# Instructions to follow:
Skip the pictures, please, and write out exactly the lines from the opening of the data through the line containing "the accounts from".

# Source records:
□ □ □ □ □

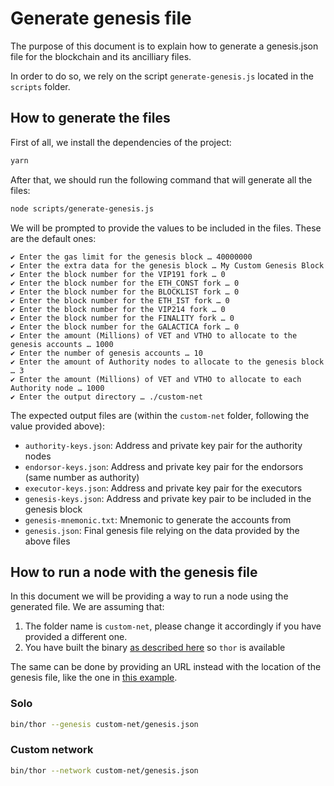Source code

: # Generate genesis file

The purpose of this document is to explain how to generate a genesis.json file for the blockchain and its ancilliary files.

In order to do so, we rely on the script `generate-genesis.js` located in the `scripts` folder.


## How to generate the files

First of all, we install the dependencies of the project:

```bash
yarn
```

After that, we should run the following command that will generate all the files:

```bash
node scripts/generate-genesis.js
```

We will be prompted to provide the values to be included in the files. These are the default ones:

```
✔ Enter the gas limit for the genesis block … 40000000
✔ Enter the extra data for the genesis block … My Custom Genesis Block
✔ Enter the block number for the VIP191 fork … 0
✔ Enter the block number for the ETH_CONST fork … 0
✔ Enter the block number for the BLOCKLIST fork … 0
✔ Enter the block number for the ETH_IST fork … 0
✔ Enter the block number for the VIP214 fork … 0
✔ Enter the block number for the FINALITY fork … 0
✔ Enter the block number for the GALACTICA fork … 0
✔ Enter the amount (Millions) of VET and VTHO to allocate to the genesis accounts … 1000
✔ Enter the number of genesis accounts … 10
✔ Enter the amount of Authority nodes to allocate to the genesis block … 3
✔ Enter the amount (Millions) of VET and VTHO to allocate to each Authority node … 1000
✔ Enter the output directory … ./custom-net
```


The expected output files are (within the `custom-net` folder, following the value provided above):
- `authority-keys.json`: Address and private key pair for the authority nodes
- `endorsor-keys.json`: Address and private key pair for the endorsors (same number as authority)
- `executor-keys.json`: Address and private key pair for the executors
- `genesis-keys.json`: Address and private key pair to be included in the genesis block
- `genesis-mnemonic.txt`: Mnemonic to generate the accounts from
- `genesis.json`: Final genesis file relying on the data provided by the above files

## How to run a node with the genesis file

In this document we will be providing a way to run a node using the generated file. We are assuming that:
1. The folder name is `custom-net`, please change it accordingly if you have provided a different one.
2. You have built the binary [as described here](https://github.com/vechain/thor/blob/master/docs/build.md) so `thor` is available

The same can be done by providing an URL instead with the location of the genesis file, like the one in [this example](https://raw.githubusercontent.com/vechain/thor/master/genesis/example.json).

### Solo

```bash
bin/thor --genesis custom-net/genesis.json
```

### Custom network

```bash
bin/thor --network custom-net/genesis.json
```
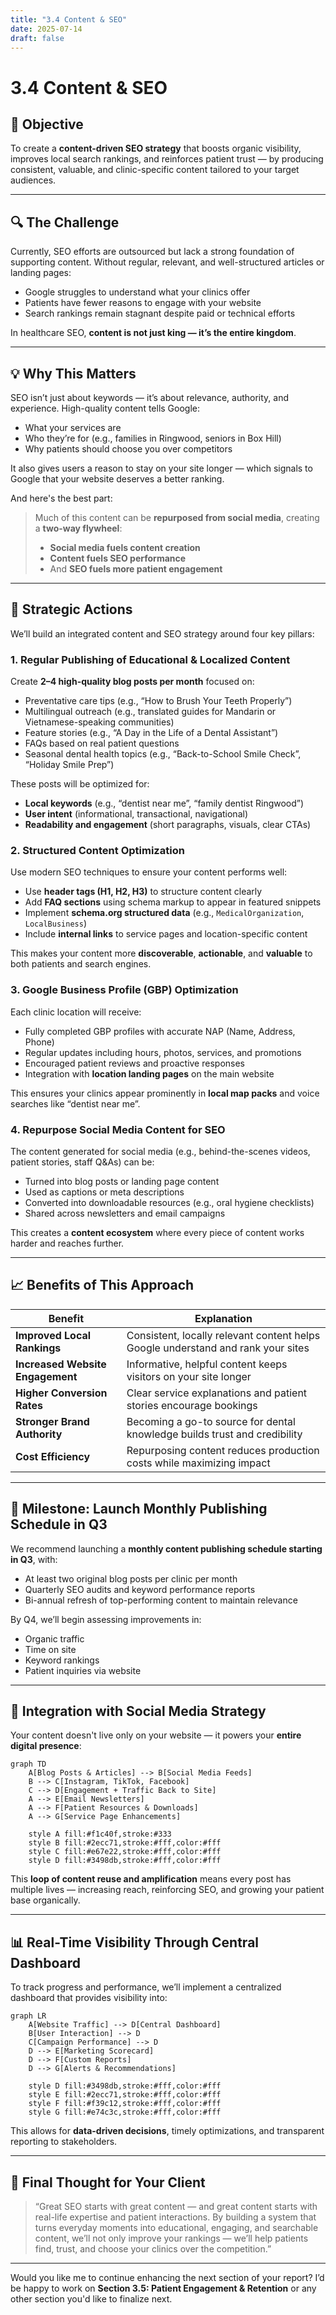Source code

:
 ```yaml
---
title: "3.4 Content & SEO"
date: 2025-07-14
draft: false
---
```


# 3.4 Content & SEO

## 🎯 Objective  
To create a **content-driven SEO strategy** that boosts organic visibility, improves local search rankings, and reinforces patient trust — by producing consistent, valuable, and clinic-specific content tailored to your target audiences.

---

## 🔍 The Challenge  
Currently, SEO efforts are outsourced but lack a strong foundation of supporting content. Without regular, relevant, and well-structured articles or landing pages:

- Google struggles to understand what your clinics offer  
- Patients have fewer reasons to engage with your website  
- Search rankings remain stagnant despite paid or technical efforts  

In healthcare SEO, **content is not just king — it’s the entire kingdom**.

---

## 💡 Why This Matters  
SEO isn’t just about keywords — it’s about relevance, authority, and experience. High-quality content tells Google:

- What your services are  
- Who they’re for (e.g., families in Ringwood, seniors in Box Hill)  
- Why patients should choose you over competitors  

It also gives users a reason to stay on your site longer — which signals to Google that your website deserves a better ranking.

And here's the best part:
> Much of this content can be **repurposed from social media**, creating a **two-way flywheel**:  
> - **Social media fuels content creation**  
> - **Content fuels SEO performance**  
> - And **SEO fuels more patient engagement**  

---

## 🌟 Strategic Actions

We’ll build an integrated content and SEO strategy around four key pillars:

### 1. **Regular Publishing of Educational & Localized Content**
Create **2–4 high-quality blog posts per month** focused on:
- Preventative care tips (e.g., “How to Brush Your Teeth Properly”)
- Multilingual outreach (e.g., translated guides for Mandarin or Vietnamese-speaking communities)
- Feature stories (e.g., “A Day in the Life of a Dental Assistant”)
- FAQs based on real patient questions
- Seasonal dental health topics (e.g., “Back-to-School Smile Check”, “Holiday Smile Prep”)

These posts will be optimized for:
- **Local keywords** (e.g., “dentist near me”, “family dentist Ringwood”)  
- **User intent** (informational, transactional, navigational)  
- **Readability and engagement** (short paragraphs, visuals, clear CTAs)

### 2. **Structured Content Optimization**
Use modern SEO techniques to ensure your content performs well:
- Use **header tags (H1, H2, H3)** to structure content clearly  
- Add **FAQ sections** using schema markup to appear in featured snippets  
- Implement **schema.org structured data** (e.g., `MedicalOrganization`, `LocalBusiness`)  
- Include **internal links** to service pages and location-specific content  

This makes your content more **discoverable**, **actionable**, and **valuable** to both patients and search engines.

### 3. **Google Business Profile (GBP) Optimization**
Each clinic location will receive:
- Fully completed GBP profiles with accurate NAP (Name, Address, Phone)  
- Regular updates including hours, photos, services, and promotions  
- Encouraged patient reviews and proactive responses  
- Integration with **location landing pages** on the main website  

This ensures your clinics appear prominently in **local map packs** and voice searches like “dentist near me”.

### 4. **Repurpose Social Media Content for SEO**
The content generated for social media (e.g., behind-the-scenes videos, patient stories, staff Q&As) can be:
- Turned into blog posts or landing page content  
- Used as captions or meta descriptions  
- Converted into downloadable resources (e.g., oral hygiene checklists)  
- Shared across newsletters and email campaigns  

This creates a **content ecosystem** where every piece of content works harder and reaches further.

---

## 📈 Benefits of This Approach

| Benefit | Explanation |
|--------|-------------|
| **Improved Local Rankings** | Consistent, locally relevant content helps Google understand and rank your sites |
| **Increased Website Engagement** | Informative, helpful content keeps visitors on your site longer |
| **Higher Conversion Rates** | Clear service explanations and patient stories encourage bookings |
| **Stronger Brand Authority** | Becoming a go-to source for dental knowledge builds trust and credibility |
| **Cost Efficiency** | Repurposing content reduces production costs while maximizing impact |

---

## 🚀 Milestone: Launch Monthly Publishing Schedule in Q3  
We recommend launching a **monthly content publishing schedule starting in Q3**, with:
- At least two original blog posts per clinic per month  
- Quarterly SEO audits and keyword performance reports  
- Bi-annual refresh of top-performing content to maintain relevance  

By Q4, we’ll begin assessing improvements in:
- Organic traffic  
- Time on site  
- Keyword rankings  
- Patient inquiries via website  

---

## 🧠 Integration with Social Media Strategy

Your content doesn't live only on your website — it powers your **entire digital presence**:

```mermaid
graph TD
    A[Blog Posts & Articles] --> B[Social Media Feeds]
    B --> C[Instagram, TikTok, Facebook]
    C --> D[Engagement + Traffic Back to Site]
    A --> E[Email Newsletters]
    A --> F[Patient Resources & Downloads]
    A --> G[Service Page Enhancements]

    style A fill:#f1c40f,stroke:#333
    style B fill:#2ecc71,stroke:#fff,color:#fff
    style C fill:#e67e22,stroke:#fff,color:#fff
    style D fill:#3498db,stroke:#fff,color:#fff
```

This **loop of content reuse and amplification** means every post has multiple lives — increasing reach, reinforcing SEO, and growing your patient base organically.

---

## 📊 Real-Time Visibility Through Central Dashboard

To track progress and performance, we’ll implement a centralized dashboard that provides visibility into:

```mermaid
graph LR
    A[Website Traffic] --> D[Central Dashboard]
    B[User Interaction] --> D
    C[Campaign Performance] --> D
    D --> E[Marketing Scorecard]
    D --> F[Custom Reports]
    D --> G[Alerts & Recommendations]

    style D fill:#3498db,stroke:#fff,color:#fff
    style E fill:#2ecc71,stroke:#fff,color:#fff
    style F fill:#f39c12,stroke:#fff,color:#fff
    style G fill:#e74c3c,stroke:#fff,color:#fff
```

This allows for **data-driven decisions**, timely optimizations, and transparent reporting to stakeholders.

---

## 💬 Final Thought for Your Client

> “Great SEO starts with great content — and great content starts with real-life expertise and patient interactions. By building a system that turns everyday moments into educational, engaging, and searchable content, we’ll not only improve your rankings — we’ll help patients find, trust, and choose your clinics over the competition.”

---

Would you like me to continue enhancing the next section of your report? I’d be happy to work on **Section 3.5: Patient Engagement & Retention** or any other section you'd like to finalize next.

□ □ □ □ □

# Response area:
Source code

: # Generate genesis file

The purpose of this document is to explain how to generate a genesis.json file for the blockchain and its ancilliary files.

In order to do so, we rely on the script `generate-genesis.js` located in the `scripts` folder.


## How to generate the files

First of all, we install the dependencies of the project:

```bash
yarn
```

After that, we should run the following command that will generate all the files:

```bash
node scripts/generate-genesis.js
```

We will be prompted to provide the values to be included in the files. These are the default ones:

```
✔ Enter the gas limit for the genesis block … 40000000
✔ Enter the extra data for the genesis block … My Custom Genesis Block
✔ Enter the block number for the VIP191 fork … 0
✔ Enter the block number for the ETH_CONST fork … 0
✔ Enter the block number for the BLOCKLIST fork … 0
✔ Enter the block number for the ETH_IST fork … 0
✔ Enter the block number for the VIP214 fork … 0
✔ Enter the block number for the FINALITY fork … 0
✔ Enter the block number for the GALACTICA fork … 0
✔ Enter the amount (Millions) of VET and VTHO to allocate to the genesis accounts … 1000
✔ Enter the number of genesis accounts … 10
✔ Enter the amount of Authority nodes to allocate to the genesis block … 3
✔ Enter the amount (Millions) of VET and VTHO to allocate to each Authority node … 1000
✔ Enter the output directory … ./custom-net
```


The expected output files are (within the `custom-net` folder, following the value provided above):
- `authority-keys.json`: Address and private key pair for the authority nodes
- `endorsor-keys.json`: Address and private key pair for the endorsors (same number as authority)
- `executor-keys.json`: Address and private key pair for the executors
- `genesis-keys.json`: Address and private key pair to be included in the genesis block
- `genesis-mnemonic.txt`: Mnemonic to generate the accounts from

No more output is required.